New Jersey has spread the wealth in April with parts of Northern and Southern NJ receiving state funding to move forward with infrastructure projects.
Hoboken received more than $900,000 for various transportation projects through the Municipal Aid Program, the city announced last week. The money will be used for road repaving, the implementation of complete streets, and pedestrian safety upgrades related to Hoboken’s “Vision Zero” program, according to a press release.
“Upgrading our transportation infrastructure, especially our road repaving and pedestrian safety initiatives, are major priorities for my administration,” Mayor Ravi Bhalla said in the announcement. “This funding will help fund our proactive road repaving schedule, with over 100 blocks planned to be repaved in the city this year. I thank Governor Murphy and the State DOT for this generous award.”
The $1 million in funding will go toward projects that focus on pedestrian safety to and from transit facilities, such as sidewalks, and projects that create “safe and convenient ways to cross streets and comfortable and attractive environments” near NJ Transit stations.
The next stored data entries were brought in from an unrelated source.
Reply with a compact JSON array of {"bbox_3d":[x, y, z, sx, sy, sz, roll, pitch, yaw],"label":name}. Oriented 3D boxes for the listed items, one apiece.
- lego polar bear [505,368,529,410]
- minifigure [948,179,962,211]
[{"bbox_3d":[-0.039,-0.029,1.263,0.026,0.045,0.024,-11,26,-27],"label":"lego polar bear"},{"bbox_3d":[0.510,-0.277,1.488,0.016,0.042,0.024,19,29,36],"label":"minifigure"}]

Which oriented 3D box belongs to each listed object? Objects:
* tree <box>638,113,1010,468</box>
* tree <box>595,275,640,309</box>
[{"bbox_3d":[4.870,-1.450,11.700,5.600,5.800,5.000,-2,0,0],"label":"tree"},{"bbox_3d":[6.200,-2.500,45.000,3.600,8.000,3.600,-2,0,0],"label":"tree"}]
Construction will play a big part in New Jersey governor Phil Murphy’s plans for the future. The governor is focused on fixing the state’s crumbling infrastructure, among other core issues. In this week’s state of the state address, he spoke repeatedly about investing in _infrastructure as a way to bring jobs to the state now and in the future.
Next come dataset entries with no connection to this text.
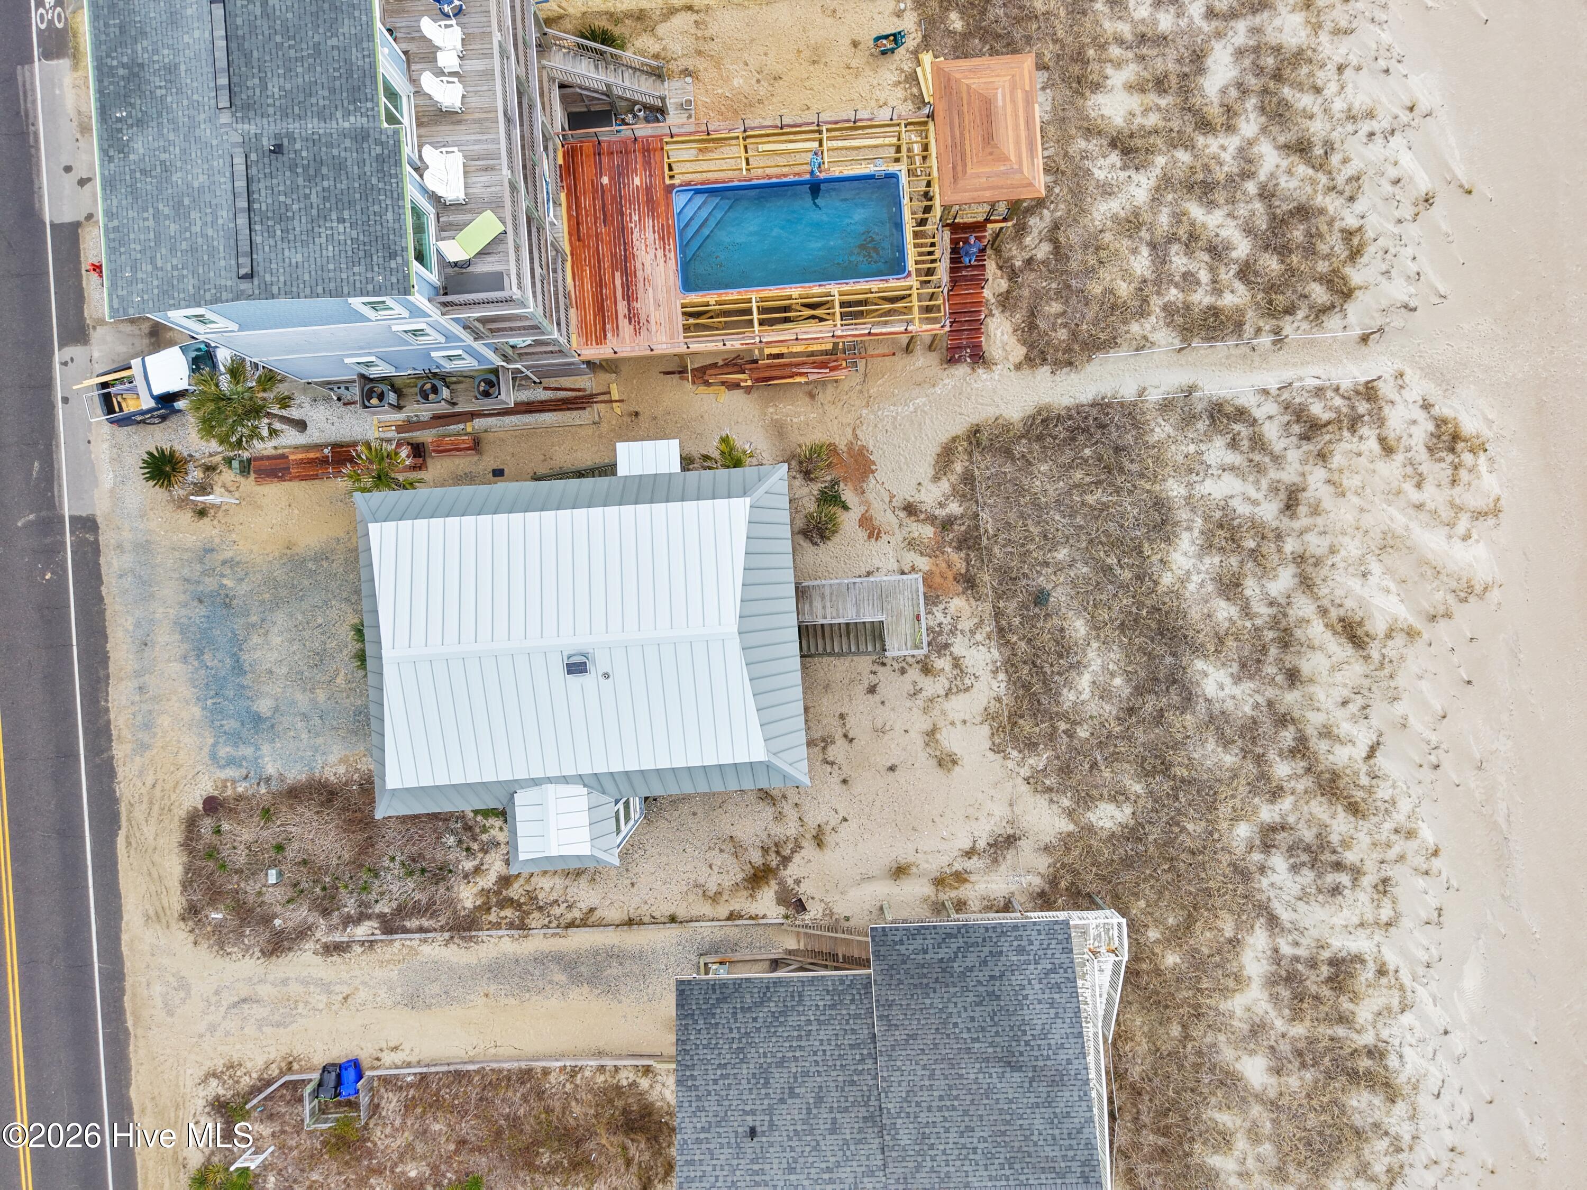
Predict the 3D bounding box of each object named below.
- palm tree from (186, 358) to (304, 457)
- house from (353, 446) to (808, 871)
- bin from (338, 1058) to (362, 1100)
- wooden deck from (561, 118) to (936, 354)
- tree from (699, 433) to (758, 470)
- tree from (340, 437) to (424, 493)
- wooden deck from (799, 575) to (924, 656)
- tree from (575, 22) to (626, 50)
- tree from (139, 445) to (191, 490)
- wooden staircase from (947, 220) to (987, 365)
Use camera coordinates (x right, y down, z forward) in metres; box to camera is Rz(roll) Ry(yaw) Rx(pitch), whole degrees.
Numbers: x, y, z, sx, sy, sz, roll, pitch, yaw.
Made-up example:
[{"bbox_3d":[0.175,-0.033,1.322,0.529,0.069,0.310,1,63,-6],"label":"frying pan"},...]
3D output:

NJDOT will issue over $500 million in construction contracts between now and March 2019 and the NJTA will issue more than $600 million, adding over $400 million in new projects currently under design, according to the press release.
Murphy isn’t only focused on roads and rails. At one point during his speech, he specifically called out the water infrastructure issues:
“Let us use this year to also turn our attention to our aging water infrastructure. More than 1.5 million residents – north, central, and south, rural and urban – are currently serviced by water with elevated lead levels. We must leverage every opportunity to build a modern water infrastructure network that ensures the delivery of clean water to every child, and every family. We have inherited water infrastructure that is, in some places, a century old, if not older. … Outdated infrastructure is a national problem, and it requires a federal solution. I will continue working with our Congressional delegation to press the federal government for greater support and assistance — whether it pertains to clean water, or getting the Gateway Tunnel built,” he said.